Ann-Sophie straightened, turning icy. “I wanted to see my children.”
“That just—that wasn’t what we agreed. Remember? In the disaster-planning meetings?”
“I’m sorry, I guess I wasn’t really listening. Was the bag important?”
“No. I bought the stuff, packed it, systematically unpacked and repacked it for three years, and cleaned and tested everything in it on a rotating schedule because it was unimportant.”
“Knock it off,” she snapped, drawing herself up to her full height, which was an inch and a half taller than him. The baggage handler turned away and busied himself with unnecessarily repacking the four bags in the back of the SUV.
Ann-Sophie softened her tone. “You got us here, Thom. You did a great job. I’m sure whatever was in the bag, there are a dozen identical items like it at the place.”

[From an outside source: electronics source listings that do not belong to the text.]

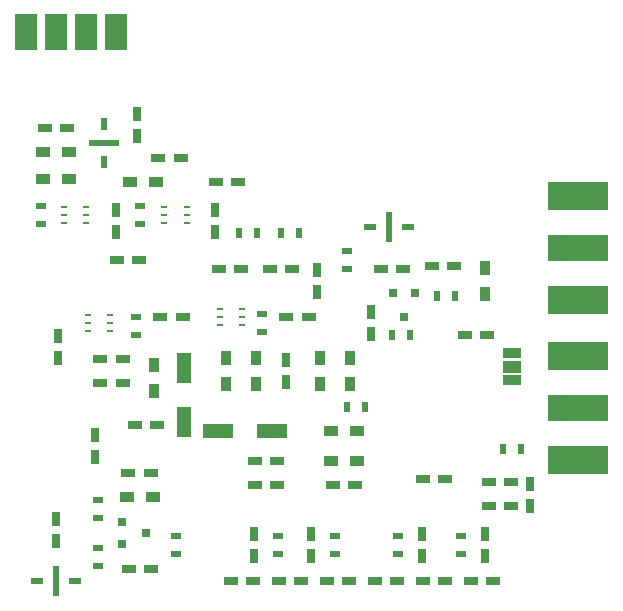
<source format=gbr>
G04 #@! TF.FileFunction,Paste,Top*
%FSLAX46Y46*%
G04 Gerber Fmt 4.6, Leading zero omitted, Abs format (unit mm)*
G04 Created by KiCad (PCBNEW (2015-03-31 BZR 5561)-product) date Tue 28 Apr 2015 10:13:20 PM CDT*
%MOMM*%
G01*
G04 APERTURE LIST*
%ADD10C,0.100000*%
%ADD11R,1.200000X0.750000*%
%ADD12R,0.750000X1.200000*%
%ADD13R,0.800100X0.800100*%
%ADD14R,1.198880X2.598420*%
%ADD15R,1.198880X2.600960*%
%ADD16R,2.598420X1.198880*%
%ADD17R,2.600960X1.198880*%
%ADD18R,0.900000X0.500000*%
%ADD19R,0.500000X0.900000*%
%ADD20R,1.200000X0.900000*%
%ADD21R,0.900000X1.200000*%
%ADD22R,0.600000X0.200000*%
%ADD23R,0.600000X2.600000*%
%ADD24R,1.000000X0.500000*%
%ADD25R,2.600000X0.600000*%
%ADD26R,0.500000X1.000000*%
%ADD27R,1.524000X1.016000*%
%ADD28R,1.524000X0.965200*%
%ADD29R,5.080000X2.413000*%
%ADD30R,5.080000X2.286000*%
%ADD31R,1.905000X3.048000*%
G04 APERTURE END LIST*
D10*
D11*
X94930000Y-149606000D03*
X93030000Y-149606000D03*
D12*
X94996000Y-147508000D03*
X94996000Y-145608000D03*
D11*
X98994000Y-149606000D03*
X97094000Y-149606000D03*
D12*
X99822000Y-147508000D03*
X99822000Y-145608000D03*
D11*
X103058000Y-149606000D03*
X101158000Y-149606000D03*
X107122000Y-149606000D03*
X105222000Y-149606000D03*
D12*
X109220000Y-147508000D03*
X109220000Y-145608000D03*
D11*
X111186000Y-149606000D03*
X109286000Y-149606000D03*
D12*
X114554000Y-147508000D03*
X114554000Y-145608000D03*
D11*
X115250000Y-149606000D03*
X113350000Y-149606000D03*
D12*
X81534000Y-137226000D03*
X81534000Y-139126000D03*
X78364000Y-130744000D03*
X78364000Y-128844000D03*
X78232000Y-146238000D03*
X78232000Y-144338000D03*
D11*
X84328000Y-140462000D03*
X86228000Y-140462000D03*
X84394000Y-148590000D03*
X86294000Y-148590000D03*
X83886000Y-130810000D03*
X81986000Y-130810000D03*
X83886000Y-132842000D03*
X81986000Y-132842000D03*
X88966000Y-127254000D03*
X87066000Y-127254000D03*
D12*
X97668000Y-130876000D03*
X97668000Y-132776000D03*
D11*
X86802000Y-136398000D03*
X84902000Y-136398000D03*
X99634000Y-127254000D03*
X97734000Y-127254000D03*
X101666000Y-141478000D03*
X103566000Y-141478000D03*
X96962000Y-139446000D03*
X95062000Y-139446000D03*
X111186000Y-140970000D03*
X109286000Y-140970000D03*
X96962000Y-141478000D03*
X95062000Y-141478000D03*
X116774000Y-143256000D03*
X114874000Y-143256000D03*
X114874000Y-141224000D03*
X116774000Y-141224000D03*
D12*
X118364000Y-143256000D03*
X118364000Y-141356000D03*
X104902000Y-128712000D03*
X104902000Y-126812000D03*
D11*
X111948000Y-122936000D03*
X110048000Y-122936000D03*
D12*
X100330000Y-123256000D03*
X100330000Y-125156000D03*
D11*
X96332000Y-123190000D03*
X98232000Y-123190000D03*
X92014000Y-123190000D03*
X93914000Y-123190000D03*
X105730000Y-123190000D03*
X107630000Y-123190000D03*
D12*
X91694000Y-118176000D03*
X91694000Y-120076000D03*
D11*
X114742000Y-128778000D03*
X112842000Y-128778000D03*
D12*
X85090000Y-111948000D03*
X85090000Y-110048000D03*
D11*
X93660000Y-115824000D03*
X91760000Y-115824000D03*
X86868000Y-113792000D03*
X88768000Y-113792000D03*
X85278000Y-122428000D03*
X83378000Y-122428000D03*
D12*
X83312000Y-118176000D03*
X83312000Y-120076000D03*
D11*
X77282000Y-111252000D03*
X79182000Y-111252000D03*
D13*
X83835240Y-144592000D03*
X83835240Y-146492000D03*
X85834220Y-145542000D03*
X108646000Y-125237240D03*
X106746000Y-125237240D03*
X107696000Y-127236220D03*
D14*
X89032000Y-131556760D03*
D15*
X89032000Y-136159240D03*
D16*
X91917520Y-136906000D03*
D17*
X96520000Y-136906000D03*
D18*
X97028000Y-147308000D03*
X97028000Y-145808000D03*
X101854000Y-147308000D03*
X101854000Y-145808000D03*
X107188000Y-147308000D03*
X107188000Y-145808000D03*
X112522000Y-147308000D03*
X112522000Y-145808000D03*
X88392000Y-145808000D03*
X88392000Y-147308000D03*
X81788000Y-148324000D03*
X81788000Y-146824000D03*
X81788000Y-144260000D03*
X81788000Y-142760000D03*
X84968000Y-128778000D03*
X84968000Y-127278000D03*
X95636000Y-128512000D03*
X95636000Y-127012000D03*
D19*
X102882000Y-134874000D03*
X104382000Y-134874000D03*
X116090000Y-138430000D03*
X117590000Y-138430000D03*
X110502000Y-125476000D03*
X112002000Y-125476000D03*
D18*
X102870000Y-123178000D03*
X102870000Y-121678000D03*
D19*
X108192000Y-128778000D03*
X106692000Y-128778000D03*
D18*
X85344000Y-117880000D03*
X85344000Y-119380000D03*
X76962000Y-117868000D03*
X76962000Y-119368000D03*
D20*
X84244000Y-142494000D03*
X86444000Y-142494000D03*
D21*
X86492000Y-131318000D03*
X86492000Y-133518000D03*
X92588000Y-130726000D03*
X92588000Y-132926000D03*
X103124000Y-132926000D03*
X103124000Y-130726000D03*
X100584000Y-130726000D03*
X100584000Y-132926000D03*
D20*
X103716000Y-136906000D03*
X101516000Y-136906000D03*
X103716000Y-139446000D03*
X101516000Y-139446000D03*
D21*
X114554000Y-125306000D03*
X114554000Y-123106000D03*
D20*
X84498000Y-115824000D03*
X86698000Y-115824000D03*
X77132000Y-115570000D03*
X79332000Y-115570000D03*
X77132000Y-113284000D03*
X79332000Y-113284000D03*
D21*
X95128000Y-130726000D03*
X95128000Y-132926000D03*
D22*
X80904000Y-127112000D03*
X80904000Y-127762000D03*
X80904000Y-128412000D03*
X82804000Y-127112000D03*
X82804000Y-127762000D03*
X82804000Y-128412000D03*
X92080000Y-126604000D03*
X92080000Y-127254000D03*
X92080000Y-127904000D03*
X93980000Y-126604000D03*
X93980000Y-127254000D03*
X93980000Y-127904000D03*
X89276000Y-119268000D03*
X89276000Y-118618000D03*
X89276000Y-117968000D03*
X87376000Y-119268000D03*
X87376000Y-118618000D03*
X87376000Y-117968000D03*
X80772000Y-119268000D03*
X80772000Y-118618000D03*
X80772000Y-117968000D03*
X78872000Y-119268000D03*
X78872000Y-118618000D03*
X78872000Y-117968000D03*
D23*
X78232000Y-149606000D03*
D24*
X79832000Y-149606000D03*
X76632000Y-149606000D03*
D23*
X106426000Y-119634000D03*
D24*
X104826000Y-119634000D03*
X108026000Y-119634000D03*
D25*
X82296000Y-112522000D03*
D26*
X82296000Y-114122000D03*
X82296000Y-110922000D03*
D19*
X97282000Y-120142000D03*
X98782000Y-120142000D03*
X93738000Y-120142000D03*
X95238000Y-120142000D03*
D27*
X116840000Y-131445000D03*
D28*
X116840000Y-132588000D03*
X116840000Y-130302000D03*
D29*
X122428000Y-139319000D03*
X122428000Y-130556000D03*
X122428000Y-130556000D03*
D30*
X122428000Y-134937500D03*
D29*
X122428000Y-139319000D03*
X122428000Y-125793500D03*
X122428000Y-117030500D03*
X122428000Y-117030500D03*
D30*
X122428000Y-121412000D03*
D29*
X122428000Y-125793500D03*
D31*
X75692000Y-103124000D03*
X78232000Y-103124000D03*
X80772000Y-103124000D03*
X83312000Y-103124000D03*
M02*

</source>
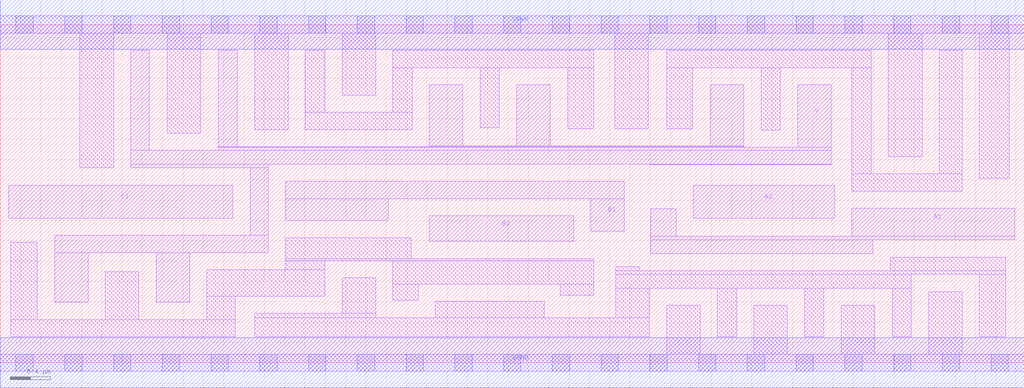
<source format=lef>
# Copyright 2020 The SkyWater PDK Authors
#
# Licensed under the Apache License, Version 2.0 (the "License");
# you may not use this file except in compliance with the License.
# You may obtain a copy of the License at
#
#     https://www.apache.org/licenses/LICENSE-2.0
#
# Unless required by applicable law or agreed to in writing, software
# distributed under the License is distributed on an "AS IS" BASIS,
# WITHOUT WARRANTIES OR CONDITIONS OF ANY KIND, either express or implied.
# See the License for the specific language governing permissions and
# limitations under the License.
#
# SPDX-License-Identifier: Apache-2.0

VERSION 5.7 ;
  NAMESCASESENSITIVE ON ;
  NOWIREEXTENSIONATPIN ON ;
  DIVIDERCHAR "/" ;
  BUSBITCHARS "[]" ;
UNITS
  DATABASE MICRONS 200 ;
END UNITS
MACRO sky130_fd_sc_lp__o221ai_4
  CLASS CORE ;
  FOREIGN sky130_fd_sc_lp__o221ai_4 ;
  ORIGIN  0.000000  0.000000 ;
  SIZE  10.08000 BY  3.330000 ;
  SYMMETRY X Y R90 ;
  SITE unit ;
  PIN A1
    ANTENNAGATEAREA  1.260000 ;
    DIRECTION INPUT ;
    USE SIGNAL ;
    PORT
      LAYER li1 ;
        RECT 6.405000 1.075000 8.590000 1.210000 ;
        RECT 6.405000 1.210000 9.990000 1.245000 ;
        RECT 6.405000 1.245000 6.655000 1.515000 ;
        RECT 8.385000 1.245000 9.990000 1.520000 ;
    END
  END A1
  PIN A2
    ANTENNAGATEAREA  1.260000 ;
    DIRECTION INPUT ;
    USE SIGNAL ;
    PORT
      LAYER li1 ;
        RECT 6.825000 1.425000 8.215000 1.750000 ;
    END
  END A2
  PIN B1
    ANTENNAGATEAREA  1.260000 ;
    DIRECTION INPUT ;
    USE SIGNAL ;
    PORT
      LAYER li1 ;
        RECT 2.810000 1.400000 3.820000 1.615000 ;
        RECT 2.810000 1.615000 6.145000 1.785000 ;
        RECT 5.815000 1.295000 6.145000 1.615000 ;
    END
  END B1
  PIN B2
    ANTENNAGATEAREA  1.260000 ;
    DIRECTION INPUT ;
    USE SIGNAL ;
    PORT
      LAYER li1 ;
        RECT 4.225000 1.195000 5.645000 1.445000 ;
    END
  END B2
  PIN C1
    ANTENNAGATEAREA  1.260000 ;
    DIRECTION INPUT ;
    USE SIGNAL ;
    PORT
      LAYER li1 ;
        RECT 0.085000 1.425000 2.290000 1.750000 ;
    END
  END C1
  PIN Y
    ANTENNADIFFAREA  2.654400 ;
    DIRECTION OUTPUT ;
    USE SIGNAL ;
    PORT
      LAYER li1 ;
        RECT 0.535000 0.595000 0.865000 1.085000 ;
        RECT 0.535000 1.085000 2.640000 1.255000 ;
        RECT 1.285000 1.920000 2.640000 1.955000 ;
        RECT 1.285000 1.955000 8.180000 2.090000 ;
        RECT 1.285000 2.090000 1.465000 3.075000 ;
        RECT 1.535000 0.595000 1.865000 1.085000 ;
        RECT 2.145000 2.090000 8.180000 2.120000 ;
        RECT 2.145000 2.120000 7.320000 2.125000 ;
        RECT 2.145000 2.125000 2.335000 3.075000 ;
        RECT 2.460000 1.255000 2.640000 1.920000 ;
        RECT 4.225000 2.125000 7.320000 2.135000 ;
        RECT 4.225000 2.135000 4.555000 2.735000 ;
        RECT 5.085000 2.135000 5.415000 2.735000 ;
        RECT 6.395000 1.950000 8.180000 1.955000 ;
        RECT 6.990000 2.135000 7.320000 2.735000 ;
        RECT 7.850000 2.120000 8.180000 2.735000 ;
    END
  END Y
  PIN VGND
    DIRECTION INOUT ;
    USE GROUND ;
    PORT
      LAYER met1 ;
        RECT 0.000000 -0.245000 10.080000 0.245000 ;
    END
  END VGND
  PIN VPWR
    DIRECTION INOUT ;
    USE POWER ;
    PORT
      LAYER met1 ;
        RECT 0.000000 3.085000 10.080000 3.575000 ;
    END
  END VPWR
  OBS
    LAYER li1 ;
      RECT 0.000000 -0.085000 10.080000 0.085000 ;
      RECT 0.000000  3.245000 10.080000 3.415000 ;
      RECT 0.105000  0.255000  2.315000 0.425000 ;
      RECT 0.105000  0.425000  0.365000 1.185000 ;
      RECT 0.785000  1.920000  1.115000 3.245000 ;
      RECT 1.035000  0.425000  1.365000 0.895000 ;
      RECT 1.645000  2.260000  1.975000 3.245000 ;
      RECT 2.035000  0.425000  2.315000 0.655000 ;
      RECT 2.035000  0.655000  3.195000 0.915000 ;
      RECT 2.505000  0.255000  6.390000 0.445000 ;
      RECT 2.505000  0.445000  3.695000 0.485000 ;
      RECT 2.505000  2.295000  2.835000 3.245000 ;
      RECT 2.810000  0.915000  3.195000 1.005000 ;
      RECT 2.810000  1.005000  5.845000 1.025000 ;
      RECT 2.810000  1.025000  4.045000 1.230000 ;
      RECT 3.005000  2.295000  4.055000 2.465000 ;
      RECT 3.005000  2.465000  3.195000 3.075000 ;
      RECT 3.365000  0.485000  3.695000 0.835000 ;
      RECT 3.365000  2.635000  3.695000 3.245000 ;
      RECT 3.865000  0.615000  4.115000 0.775000 ;
      RECT 3.865000  0.775000  5.845000 1.005000 ;
      RECT 3.865000  2.465000  4.055000 2.905000 ;
      RECT 3.865000  2.905000  5.845000 3.075000 ;
      RECT 4.285000  0.445000  5.355000 0.605000 ;
      RECT 4.725000  2.315000  4.915000 2.905000 ;
      RECT 5.515000  0.665000  5.845000 0.775000 ;
      RECT 5.585000  2.305000  5.845000 2.905000 ;
      RECT 6.050000  2.305000  6.380000 3.245000 ;
      RECT 6.060000  0.445000  6.390000 0.735000 ;
      RECT 6.060000  0.735000  8.970000 0.870000 ;
      RECT 6.060000  0.870000  9.900000 0.905000 ;
      RECT 6.060000  0.905000  6.290000 0.945000 ;
      RECT 6.560000  0.085000  6.890000 0.565000 ;
      RECT 6.560000  2.305000  6.820000 2.905000 ;
      RECT 6.560000  2.905000  8.575000 3.075000 ;
      RECT 7.060000  0.255000  7.250000 0.735000 ;
      RECT 7.420000  0.085000  7.750000 0.565000 ;
      RECT 7.490000  2.290000  7.680000 2.905000 ;
      RECT 7.920000  0.255000  8.110000 0.735000 ;
      RECT 8.280000  0.085000  8.610000 0.565000 ;
      RECT 8.385000  1.690000  9.470000 1.860000 ;
      RECT 8.385000  1.860000  8.575000 2.905000 ;
      RECT 8.745000  2.030000  9.075000 3.245000 ;
      RECT 8.760000  0.905000  9.900000 1.040000 ;
      RECT 8.780000  0.255000  8.970000 0.735000 ;
      RECT 9.140000  0.085000  9.470000 0.700000 ;
      RECT 9.245000  1.860000  9.470000 3.075000 ;
      RECT 9.640000  0.255000  9.900000 0.870000 ;
      RECT 9.640000  1.815000  9.935000 3.245000 ;
    LAYER mcon ;
      RECT 0.155000 -0.085000 0.325000 0.085000 ;
      RECT 0.155000  3.245000 0.325000 3.415000 ;
      RECT 0.635000 -0.085000 0.805000 0.085000 ;
      RECT 0.635000  3.245000 0.805000 3.415000 ;
      RECT 1.115000 -0.085000 1.285000 0.085000 ;
      RECT 1.115000  3.245000 1.285000 3.415000 ;
      RECT 1.595000 -0.085000 1.765000 0.085000 ;
      RECT 1.595000  3.245000 1.765000 3.415000 ;
      RECT 2.075000 -0.085000 2.245000 0.085000 ;
      RECT 2.075000  3.245000 2.245000 3.415000 ;
      RECT 2.555000 -0.085000 2.725000 0.085000 ;
      RECT 2.555000  3.245000 2.725000 3.415000 ;
      RECT 3.035000 -0.085000 3.205000 0.085000 ;
      RECT 3.035000  3.245000 3.205000 3.415000 ;
      RECT 3.515000 -0.085000 3.685000 0.085000 ;
      RECT 3.515000  3.245000 3.685000 3.415000 ;
      RECT 3.995000 -0.085000 4.165000 0.085000 ;
      RECT 3.995000  3.245000 4.165000 3.415000 ;
      RECT 4.475000 -0.085000 4.645000 0.085000 ;
      RECT 4.475000  3.245000 4.645000 3.415000 ;
      RECT 4.955000 -0.085000 5.125000 0.085000 ;
      RECT 4.955000  3.245000 5.125000 3.415000 ;
      RECT 5.435000 -0.085000 5.605000 0.085000 ;
      RECT 5.435000  3.245000 5.605000 3.415000 ;
      RECT 5.915000 -0.085000 6.085000 0.085000 ;
      RECT 5.915000  3.245000 6.085000 3.415000 ;
      RECT 6.395000 -0.085000 6.565000 0.085000 ;
      RECT 6.395000  3.245000 6.565000 3.415000 ;
      RECT 6.875000 -0.085000 7.045000 0.085000 ;
      RECT 6.875000  3.245000 7.045000 3.415000 ;
      RECT 7.355000 -0.085000 7.525000 0.085000 ;
      RECT 7.355000  3.245000 7.525000 3.415000 ;
      RECT 7.835000 -0.085000 8.005000 0.085000 ;
      RECT 7.835000  3.245000 8.005000 3.415000 ;
      RECT 8.315000 -0.085000 8.485000 0.085000 ;
      RECT 8.315000  3.245000 8.485000 3.415000 ;
      RECT 8.795000 -0.085000 8.965000 0.085000 ;
      RECT 8.795000  3.245000 8.965000 3.415000 ;
      RECT 9.275000 -0.085000 9.445000 0.085000 ;
      RECT 9.275000  3.245000 9.445000 3.415000 ;
      RECT 9.755000 -0.085000 9.925000 0.085000 ;
      RECT 9.755000  3.245000 9.925000 3.415000 ;
  END
END sky130_fd_sc_lp__o221ai_4
END LIBRARY

</source>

She was right. The missing bag hadn’t been long-term provisions at all, it was a short-term PERK, or personal emergency relocation kit, to be used only if they’d been unable to fly and were forced to drive. And not just drive but maneuver through a hostile landscape with limited fuel reserves. There were extended-life body warmers, boxes of water-purification tablets, freeze-dried stroganoff and macaroni and cheese, tampons (for blood from wounds as well as their usual purpose), chain-saw blades for harvesting wood, and condoms.